By Bailey Compton 3 Nov 2023

Always check what property title you’re getting.

We sometimes get lulled into a false sense of security when dealing with properties in Australia. The Real Property Act 1900 provides “indefeasibility of title”. It means that, when you check title register, the registered owner is the guaranteed title holder. We sometimes forget that there are other forms of title in NSW.

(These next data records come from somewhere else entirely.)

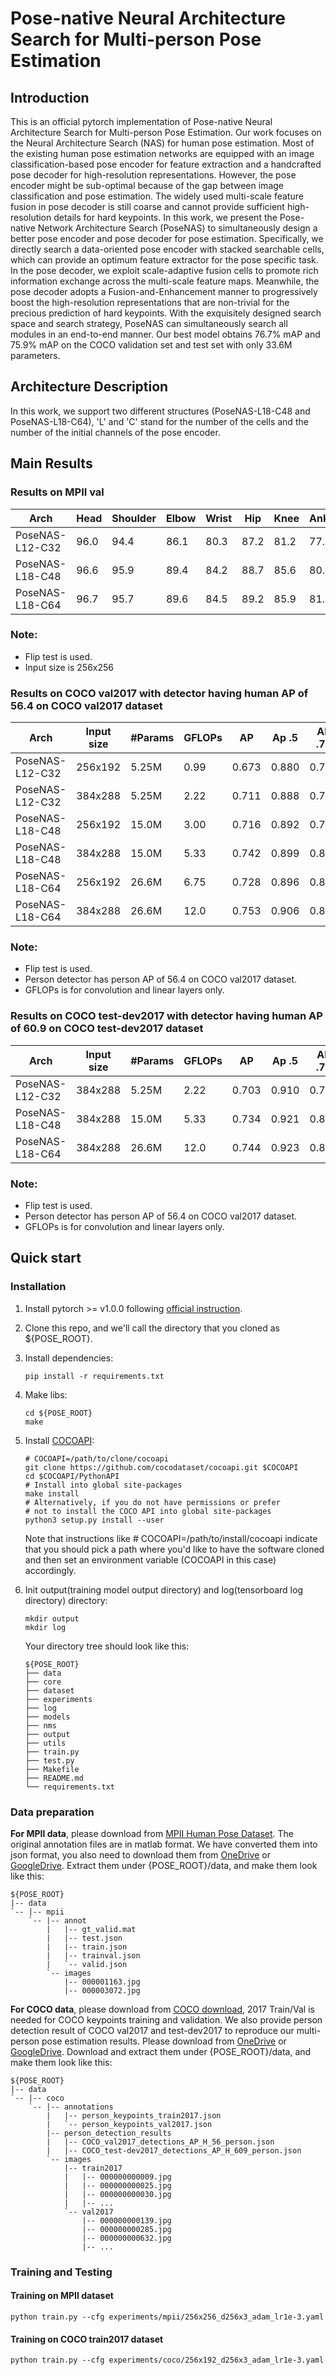# Pose-native Neural Architecture Search for Multi-person Pose Estimation

## Introduction
This is an official pytorch implementation of Pose-native Neural Architecture Search for Multi-person Pose Estimation. Our work focuses on the Neural Architecture Search (NAS) for human pose estimation. Most of the existing human pose estimation networks are equipped with an image classification-based pose encoder for feature extraction and a handcrafted pose decoder for high-resolution representations. However, the pose encoder might be sub-optimal because of the gap between image classification and pose estimation. The widely used multi-scale feature fusion in pose decoder is still coarse and cannot provide sufficient high-resolution details for hard keypoints. In this work, we present the Pose-native Network Architecture Search (PoseNAS) to simultaneously design a better pose encoder and pose decoder for pose estimation. Specifically, we directly search a data-oriented pose encoder with stacked searchable cells, which can provide an optimum feature extractor for the pose specific task. In the pose decoder, we exploit scale-adaptive fusion cells to promote rich information exchange across the multi-scale feature maps. Meanwhile, the pose decoder adopts a Fusion-and-Enhancement manner to progressively boost the high-resolution representations that are non-trivial for the precious prediction of hard keypoints.
With the exquisitely designed search space and search strategy, PoseNAS can simultaneously search all modules in an end-to-end manner. Our best model obtains $76.7\%$ mAP and  $75.9\%$ mAP on the COCO validation set and test set with only $33.6$M parameters. 


## Architecture Description
In this work, we support two different structures (PoseNAS-L18-C48 and PoseNAS-L18-C64), 'L' and 'C' stand for the number of the cells and the number of the initial channels of the pose encoder. 

## Main Results
### Results on MPII val
| Arch               | Head | Shoulder | Elbow | Wrist |  Hip | Knee | Ankle | Mean | Mean@0.1 |
|--------------------|------|----------|-------|-------|------|------|-------|------|----------|
| PoseNAS-L12-C32   | 96.0 |     94.4 |  86.1 |  80.3 | 87.2 | 81.2 |  77.0 | 86.7 |     30.3 |
| PoseNAS-L18-C48   | 96.6 |     95.9 |  89.4 |  84.2 | 88.7 | 85.6 |  80.9 | 89.3 |     34.9 |
| PoseNAS-L18-C64   | 96.7 |     95.7 |  89.6 |  84.5 | 89.2 | 85.9 |  81.3 | 89.5 |     35.2 |


### Note:
- Flip test is used.
- Input size is 256x256

### Results on COCO val2017 with detector having human AP of 56.4 on COCO val2017 dataset
| Arch               | Input size | #Params | GFLOPs |    AP | Ap .5 | AP .75 | AP (M) | AP (L) |    AR | AR .5 | AR .75 | AR (M) | AR (L) |
|--------------------|------------|---------|--------|-------|-------|--------|--------|--------|-------|-------|--------|--------|--------|
| PoseNAS-L12-C32   |    256x192 | 5.25M   |   0.99 | 0.673 | 0.880 | 0.752  | 0.643  | 0.735  | 0.734 | 0.921 | 0.806  | 0.695  | 0.790  |
| PoseNAS-L12-C32   |    384x288 | 5.25M   |   2.22 | 0.711 | 0.888 | 0.786  | 0.675  | 0.779  | 0.765 | 0.928 | 0.833  | 0.722  | 0.828  |
| PoseNAS-L18-C48   |    256x192 | 15.0M   |   3.00 | 0.716 | 0.892 | 0.796  | 0.683  | 0.780  | 0.772 | 0.932 | 0.844  | 0.733  | 0.829  |
| PoseNAS-L18-C48   |    384x288 | 15.0M   |   5.33 | 0.742 | 0.899 | 0.812  | 0.704  | 0.812  | 0.794 | 0.937 | 0.856  | 0.751  | 0.856  |
| PoseNAS-L18-C64   |    256x192 | 26.6M   |   6.75 | 0.728 | 0.896 | 0.806  | 0.694  | 0.792  | 0.783 | 0.935 | 0.851  | 0.742  | 0.840  |
| PoseNAS-L18-C64   |    384x288 | 26.6M   |   12.0 | 0.753 | 0.906 | 0.820  | 0.716  | 0.821  | 0.803 | 0.942 | 0.863  | 0.760  | 0.866  |


### Note:
- Flip test is used.
- Person detector has person AP of 56.4 on COCO val2017 dataset.
- GFLOPs is for convolution and linear layers only.


### Results on COCO test-dev2017 with detector having human AP of 60.9 on COCO test-dev2017 dataset
| Arch               | Input size | #Params | GFLOPs |    AP | Ap .5 | AP .75 | AP (M) | AP (L) |    AR | AR .5 | AR .75 | AR (M) | AR (L) |
|--------------------|------------|---------|--------|-------|-------|--------|--------|--------|-------|-------|--------|--------|--------|
| PoseNAS-L12-C32   |    384x288 | 5.25M   |   2.22 | 0.703 | 0.910 |  0.781 |  0.669 |  0.762 | 0.758 | 0.944 |  0.829 |  0.716 |  0.816 |
| PoseNAS-L18-C48   |    384x288 | 15.0M   |   5.33 | 0.734 | 0.921 |  0.813 |  0.699 |  0.793 | 0.786 | 0.952 |  0.856 |  0.744 |  0.843 |
| PoseNAS-L18-C64   |    384x288 | 26.6M   |   12.0 | 0.744 | 0.923 |  0.824 |  0.709 |  0.803 | 0.795 | 0.955 |  0.867 |  0.755 |  0.851 |

### Note:
- Flip test is used.
- Person detector has person AP of 56.4 on COCO val2017 dataset.
- GFLOPs is for convolution and linear layers only.

## Quick start
### Installation
1. Install pytorch >= v1.0.0 following [official instruction](https://pytorch.org/).
2. Clone this repo, and we'll call the directory that you cloned as ${POSE_ROOT}.
3. Install dependencies:
   ```
   pip install -r requirements.txt
   ```
4. Make libs:
   ```
   cd ${POSE_ROOT}
   make
   ```
5. Install [COCOAPI](https://github.com/cocodataset/cocoapi):
   ```
   # COCOAPI=/path/to/clone/cocoapi
   git clone https://github.com/cocodataset/cocoapi.git $COCOAPI
   cd $COCOAPI/PythonAPI
   # Install into global site-packages
   make install
   # Alternatively, if you do not have permissions or prefer
   # not to install the COCO API into global site-packages
   python3 setup.py install --user
   ```
   Note that instructions like # COCOAPI=/path/to/install/cocoapi indicate that you should pick a path where you'd like to have the software cloned and then set an environment variable (COCOAPI in this case) accordingly.
6. Init output(training model output directory) and log(tensorboard log directory) directory:

   ```
   mkdir output 
   mkdir log
   ```

   Your directory tree should look like this:

   ```
   ${POSE_ROOT}
   ├── data
   ├── core
   ├── dataset
   ├── experiments
   ├── log
   ├── models
   ├── nms
   ├── output
   ├── utils
   ├── train.py
   ├── test.py
   ├── Makefile
   ├── README.md
   └── requirements.txt
   ```
 
### Data preparation
**For MPII data**, please download from [MPII Human Pose Dataset](http://human-pose.mpi-inf.mpg.de/). The original annotation files are in matlab format. We have converted them into json format, you also need to download them from [OneDrive](https://1drv.ms/f/s!AhIXJn_J-blW00SqrairNetmeVu4) or [GoogleDrive](https://drive.google.com/drive/folders/1En_VqmStnsXMdldXA6qpqEyDQulnmS3a?usp=sharing).
Extract them under {POSE_ROOT}/data, and make them look like this:
```
${POSE_ROOT}
|-- data
`-- |-- mpii
    `-- |-- annot
        |   |-- gt_valid.mat
        |   |-- test.json
        |   |-- train.json
        |   |-- trainval.json
        |   `-- valid.json
        `-- images
            |-- 000001163.jpg
            |-- 000003072.jpg
```

**For COCO data**, please download from [COCO download](http://cocodataset.org/#download), 2017 Train/Val is needed for COCO keypoints training and validation. We also provide person detection result of COCO val2017 and test-dev2017 to reproduce our multi-person pose estimation results. Please download from [OneDrive](https://1drv.ms/f/s!AhIXJn_J-blWzzDXoz5BeFl8sWM-) or [GoogleDrive](https://drive.google.com/drive/folders/1fRUDNUDxe9fjqcRZ2bnF_TKMlO0nB_dk?usp=sharing).
Download and extract them under {POSE_ROOT}/data, and make them look like this:
```
${POSE_ROOT}
|-- data
`-- |-- coco
    `-- |-- annotations
        |   |-- person_keypoints_train2017.json
        |   `-- person_keypoints_val2017.json
        |-- person_detection_results
        |   |-- COCO_val2017_detections_AP_H_56_person.json
        |   |-- COCO_test-dev2017_detections_AP_H_609_person.json
        `-- images
            |-- train2017
            |   |-- 000000000009.jpg
            |   |-- 000000000025.jpg
            |   |-- 000000000030.jpg
            |   |-- ... 
            `-- val2017
                |-- 000000000139.jpg
                |-- 000000000285.jpg
                |-- 000000000632.jpg
                |-- ... 
```

### Training and Testing
#### Training on MPII dataset

```
python train.py --cfg experiments/mpii/256x256_d256x3_adam_lr1e-3.yaml
```

#### Training on COCO train2017 dataset

```
python train.py --cfg experiments/coco/256x192_d256x3_adam_lr1e-3.yaml
```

Before Torrens Title, there were the Old System Title. In simple term, Old System Title are registers that register the ownership of property under a person’s name. For example, John Smith owned XYZ property. Old System title did not guarantee who owned property or even the coordinates of the property. In fact, the burden of ensuring the property is owned by the vendor is the purchaser’s.
Torrens title was introduced in 1853. The government did not automatically change all of the properties to Torrens title, it was done over a period of time. The government would first identify the coordinates and then the ownership of the property. Whilst going through this process, the land was either designated as qualified title or limited title. Whilst this was occurring, we could not guarantee the coordinates or the title of the property. The guarantee of Torrens title are not there.

When buying an Old System title, or qualified title, there was a requirement in place on the vendor to produce an abstract. These abstract traces the ownership of the property right back to its origin land grant or subdivision. This means that, the purchaser knows who owns the property and its approximate boundaries. Under the standard law society contract, the vendor must product an abstract for the purchaser within 7 days of the exchange of contract. If you are a purchaser of an old system title or qualified title, you should undertake a survey to ensure the accuracy of the property boundary. We also suggest title insurance to be taken out to secure your home.

There was a recent case initiated in the Supreme Court where vendor failed to issue an abstract. The purchaser refused to settle the property, and the contract was terminated by the vendor. The purchaser initiated a proceeding saying they cannot terminate and thereby take the deposit.

As a conveyancing solicitor, we were a little bit excited that a case which guided us was about to be heard by the Supreme Court. Unfortunately, the parties settled on the stairs of the Supreme Court. Unfortunately, we have no access to that settlement as it was confidential.

It is a reminder to both real estate agents and consumers that if you are purchasing a title that is questionable, you need to appoint property professionals who know what they are dealing with within this space.
The failure to provide an abstract is a simple mistake for the people who have grown up with Torrens title. There are experienced solicitors and licensed conveyancers who have dealt with this space that know what is necessary to do.